Book Review: Architectural Drawing

Architectural Drawing by David Dernie
Laurence King Publishing, 2014, Second Edition
Paperback, 208 pages



In addition to the author's own drawings, the first 30 pages of David Dernie's inspirational and practical guide to architectural drawing features a watercolor by Steven Holl, a computer rendering by Zaha Hadid Architects, one of Coop Himmelb(l)au's closed-eye sketches, a Lebbeus Woods hand rendering, and a photomontage by Eric Owen Moss, among others. The variety evident in these pages, which encompass the introduction and part of the first chapter, Lines, prepares the reader for the rest of the book, which does not elevate one form of drawing over another (hand drawing over computer rendering, for example). Instead, Dernie embraces the multitude of techniques today to "explore the fluidity and continuity of drawing as a creative process of 'materializing thoughts'."



The second edition of Architectural Drawing, first published in 2010, is one of publisher Laurence King's "student skills" series of books in architecture. The series also includes a title on modelmaking, reviewed here in 2010, and books on CAD, digital fabrication, technology, construction, and history. Although much of the content in the drawing and modelmaking books is from the UK, they have enough general ideas and international content to make them suitable to a much wider audience than the publisher's home country.



Dernie's book is split into three sections – Media, Types, Places – to cover as much ground as possible in 200 pages. Media is further broken down into Line, Render, and Mixed Media, with numerous step-by-step lessons covering pencils, Photoshop, charcoal, collage, and other ways of using different media. Types moves from sketches to perspectives, from the quickest to the most laborious, again presented with a number of step-by-step lessons on both hand and computer techniques. Finally, Places looks at how drawings are used to describe interiors, landscapes, and urban settings. Inserted between the many practical lessons throughout the book are case studies, highlighted by gray pages; these supply the inspiration that rounds out Dernie's intended balance of practice and inspiration.

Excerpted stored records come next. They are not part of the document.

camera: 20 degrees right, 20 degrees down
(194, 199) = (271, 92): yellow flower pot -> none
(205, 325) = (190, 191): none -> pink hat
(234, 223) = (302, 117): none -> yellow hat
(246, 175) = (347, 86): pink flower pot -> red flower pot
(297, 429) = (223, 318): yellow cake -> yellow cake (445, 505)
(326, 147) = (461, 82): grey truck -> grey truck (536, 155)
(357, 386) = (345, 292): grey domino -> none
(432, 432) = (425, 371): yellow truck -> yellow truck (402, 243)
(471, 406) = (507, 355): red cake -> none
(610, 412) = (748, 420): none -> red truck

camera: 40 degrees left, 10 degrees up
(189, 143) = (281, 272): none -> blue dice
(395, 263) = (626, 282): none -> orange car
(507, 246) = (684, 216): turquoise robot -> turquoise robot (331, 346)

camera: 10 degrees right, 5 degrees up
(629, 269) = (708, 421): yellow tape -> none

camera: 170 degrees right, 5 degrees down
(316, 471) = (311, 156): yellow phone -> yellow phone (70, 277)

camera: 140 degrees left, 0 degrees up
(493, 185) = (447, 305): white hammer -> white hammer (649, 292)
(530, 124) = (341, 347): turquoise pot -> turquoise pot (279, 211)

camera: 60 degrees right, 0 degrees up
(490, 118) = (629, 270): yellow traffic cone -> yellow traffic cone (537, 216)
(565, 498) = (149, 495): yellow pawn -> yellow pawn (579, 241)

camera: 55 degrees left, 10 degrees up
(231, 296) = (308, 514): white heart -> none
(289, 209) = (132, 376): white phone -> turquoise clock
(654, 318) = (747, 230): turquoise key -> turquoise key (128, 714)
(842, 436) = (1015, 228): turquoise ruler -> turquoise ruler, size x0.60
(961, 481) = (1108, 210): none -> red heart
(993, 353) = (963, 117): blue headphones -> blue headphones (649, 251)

While clearly aimed at students in architecture, the book should also appeal to young architects, given the wide range of media and techniques explored. Students are at the whims of their professors more than their own desires or interests, meaning there will be gaps in their education that this book can partly fill. I for one never ventured into linocut or screenprinting, and my experience in the computer environment tended to be narrow, having found one way over time that worked for me. For Dernie, expression isn't limited to one type or method, and his openness to the various ways of drawing should make students and young architects that much more adventurous.